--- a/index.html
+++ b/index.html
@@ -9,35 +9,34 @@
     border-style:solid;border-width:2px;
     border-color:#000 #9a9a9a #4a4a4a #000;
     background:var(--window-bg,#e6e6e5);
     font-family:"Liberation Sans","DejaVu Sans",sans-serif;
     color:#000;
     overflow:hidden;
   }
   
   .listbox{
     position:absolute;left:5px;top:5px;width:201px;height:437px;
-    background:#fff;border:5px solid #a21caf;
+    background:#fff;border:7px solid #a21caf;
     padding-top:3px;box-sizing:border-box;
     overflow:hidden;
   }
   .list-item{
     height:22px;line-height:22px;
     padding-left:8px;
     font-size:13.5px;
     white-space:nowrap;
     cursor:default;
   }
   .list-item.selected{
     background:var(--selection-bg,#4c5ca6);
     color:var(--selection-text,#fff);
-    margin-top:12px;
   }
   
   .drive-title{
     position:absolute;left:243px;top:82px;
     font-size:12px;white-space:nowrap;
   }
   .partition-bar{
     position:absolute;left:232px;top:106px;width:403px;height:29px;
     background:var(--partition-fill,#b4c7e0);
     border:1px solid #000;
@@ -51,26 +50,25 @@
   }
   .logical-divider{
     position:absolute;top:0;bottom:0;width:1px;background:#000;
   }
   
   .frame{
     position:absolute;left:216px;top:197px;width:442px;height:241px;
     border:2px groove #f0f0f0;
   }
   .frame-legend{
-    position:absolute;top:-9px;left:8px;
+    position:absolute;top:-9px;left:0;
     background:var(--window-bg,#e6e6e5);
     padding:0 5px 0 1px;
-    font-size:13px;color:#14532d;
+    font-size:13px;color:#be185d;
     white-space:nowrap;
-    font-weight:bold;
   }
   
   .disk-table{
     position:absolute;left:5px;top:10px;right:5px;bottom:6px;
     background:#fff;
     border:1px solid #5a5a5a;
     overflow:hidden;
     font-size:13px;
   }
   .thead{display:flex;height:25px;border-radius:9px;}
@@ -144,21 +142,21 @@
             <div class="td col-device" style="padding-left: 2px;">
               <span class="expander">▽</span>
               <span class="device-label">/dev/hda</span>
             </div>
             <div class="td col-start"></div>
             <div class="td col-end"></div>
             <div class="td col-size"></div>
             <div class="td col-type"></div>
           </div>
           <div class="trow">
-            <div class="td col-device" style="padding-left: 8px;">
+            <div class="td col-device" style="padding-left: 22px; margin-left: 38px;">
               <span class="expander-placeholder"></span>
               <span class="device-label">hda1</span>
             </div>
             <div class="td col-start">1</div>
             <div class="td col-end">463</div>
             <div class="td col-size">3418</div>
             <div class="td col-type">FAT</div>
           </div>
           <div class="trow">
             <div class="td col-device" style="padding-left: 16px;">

■ ■ ■ ■ ■ ■ ■

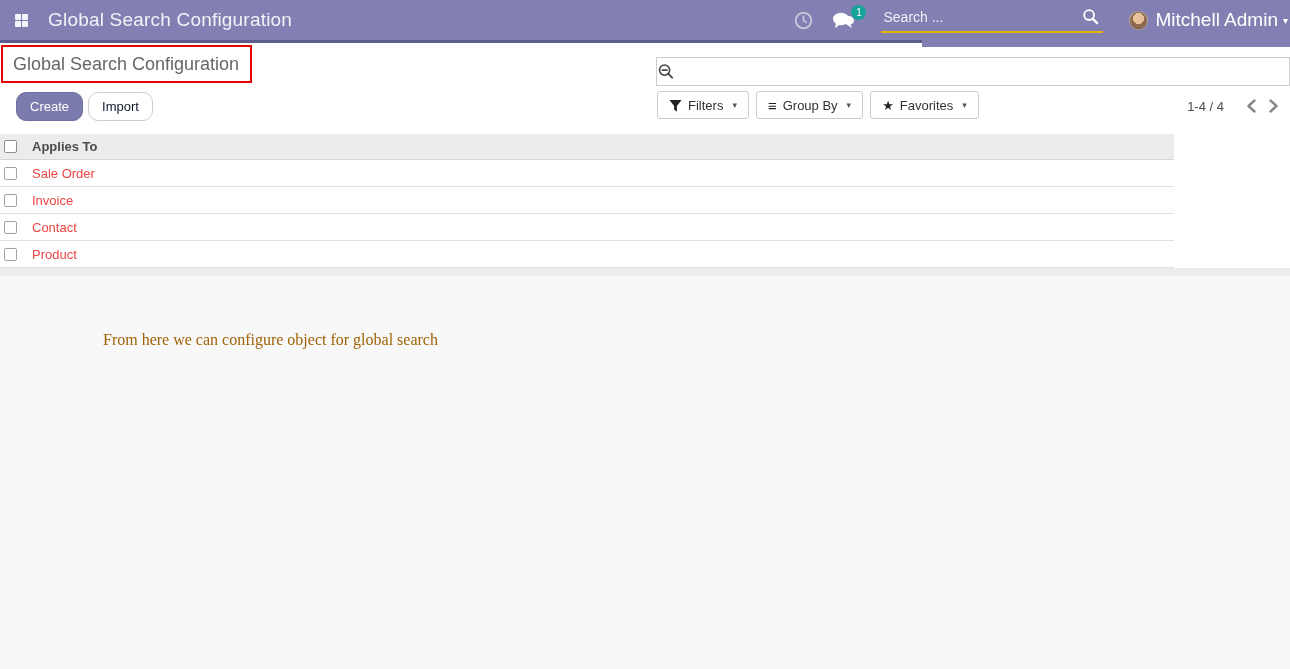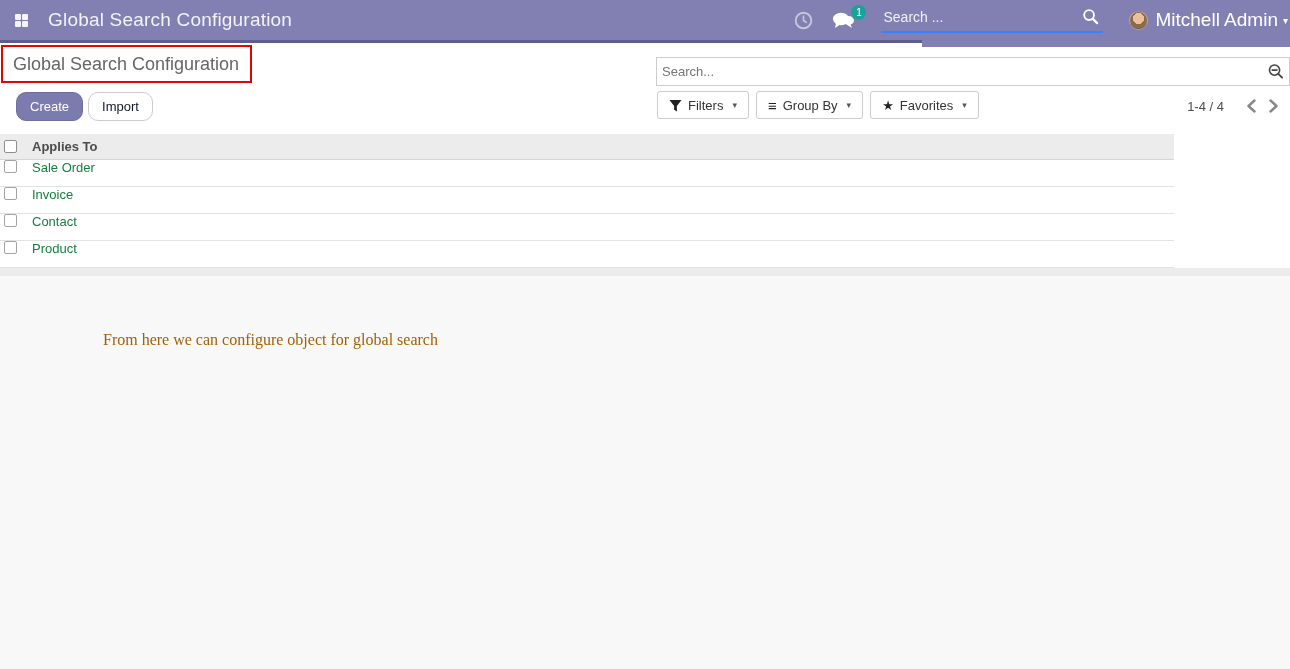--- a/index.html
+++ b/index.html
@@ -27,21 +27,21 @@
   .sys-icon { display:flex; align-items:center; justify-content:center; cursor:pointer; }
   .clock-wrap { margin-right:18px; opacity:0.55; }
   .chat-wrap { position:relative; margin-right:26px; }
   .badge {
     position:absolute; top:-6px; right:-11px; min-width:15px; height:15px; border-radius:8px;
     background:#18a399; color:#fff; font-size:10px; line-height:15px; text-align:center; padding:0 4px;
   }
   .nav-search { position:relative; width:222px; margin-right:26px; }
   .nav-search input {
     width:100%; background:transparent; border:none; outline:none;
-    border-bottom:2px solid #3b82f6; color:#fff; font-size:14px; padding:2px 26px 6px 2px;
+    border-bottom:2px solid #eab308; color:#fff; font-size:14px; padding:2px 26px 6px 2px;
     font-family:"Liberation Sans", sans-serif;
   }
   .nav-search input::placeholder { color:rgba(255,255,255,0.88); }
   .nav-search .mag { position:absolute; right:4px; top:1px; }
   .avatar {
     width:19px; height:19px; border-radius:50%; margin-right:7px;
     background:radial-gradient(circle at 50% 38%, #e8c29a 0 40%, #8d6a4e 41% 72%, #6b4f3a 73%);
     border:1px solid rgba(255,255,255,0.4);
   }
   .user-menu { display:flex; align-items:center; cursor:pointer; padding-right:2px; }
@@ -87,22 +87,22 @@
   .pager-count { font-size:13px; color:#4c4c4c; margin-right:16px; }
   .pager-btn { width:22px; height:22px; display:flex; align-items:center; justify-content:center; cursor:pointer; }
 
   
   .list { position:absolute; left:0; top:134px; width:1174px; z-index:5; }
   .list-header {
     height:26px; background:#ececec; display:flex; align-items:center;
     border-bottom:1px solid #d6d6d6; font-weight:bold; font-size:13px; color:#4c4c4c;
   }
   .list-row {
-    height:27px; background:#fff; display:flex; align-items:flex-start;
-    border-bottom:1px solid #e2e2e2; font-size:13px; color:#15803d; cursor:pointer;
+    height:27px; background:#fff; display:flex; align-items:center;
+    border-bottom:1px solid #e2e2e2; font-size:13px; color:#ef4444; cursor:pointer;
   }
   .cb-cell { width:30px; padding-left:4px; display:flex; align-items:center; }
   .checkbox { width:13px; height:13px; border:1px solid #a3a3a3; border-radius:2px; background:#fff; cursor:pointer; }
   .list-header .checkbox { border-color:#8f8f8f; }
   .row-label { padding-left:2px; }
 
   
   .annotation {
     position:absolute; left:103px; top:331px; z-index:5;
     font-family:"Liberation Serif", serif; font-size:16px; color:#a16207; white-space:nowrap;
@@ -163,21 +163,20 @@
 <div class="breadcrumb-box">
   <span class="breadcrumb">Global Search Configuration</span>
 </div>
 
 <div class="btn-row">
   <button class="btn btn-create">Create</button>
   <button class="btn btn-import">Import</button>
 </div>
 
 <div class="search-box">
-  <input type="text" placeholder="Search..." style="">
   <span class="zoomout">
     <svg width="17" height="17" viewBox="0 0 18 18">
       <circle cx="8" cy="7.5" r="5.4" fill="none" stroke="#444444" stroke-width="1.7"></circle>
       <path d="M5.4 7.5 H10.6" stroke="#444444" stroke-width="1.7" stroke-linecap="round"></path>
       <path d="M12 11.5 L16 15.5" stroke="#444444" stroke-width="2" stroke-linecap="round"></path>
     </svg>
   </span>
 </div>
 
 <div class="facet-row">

■ ■ ■ ■ ■ ■ ■

Work to complete: Wherever the word "type" appears in the listing, copy the line that holds it.

Written answer:
             <div class="td col-type"></div>
             <div class="td col-type">FAT</div>
-  <input type="text" placeholder="Search..." style="">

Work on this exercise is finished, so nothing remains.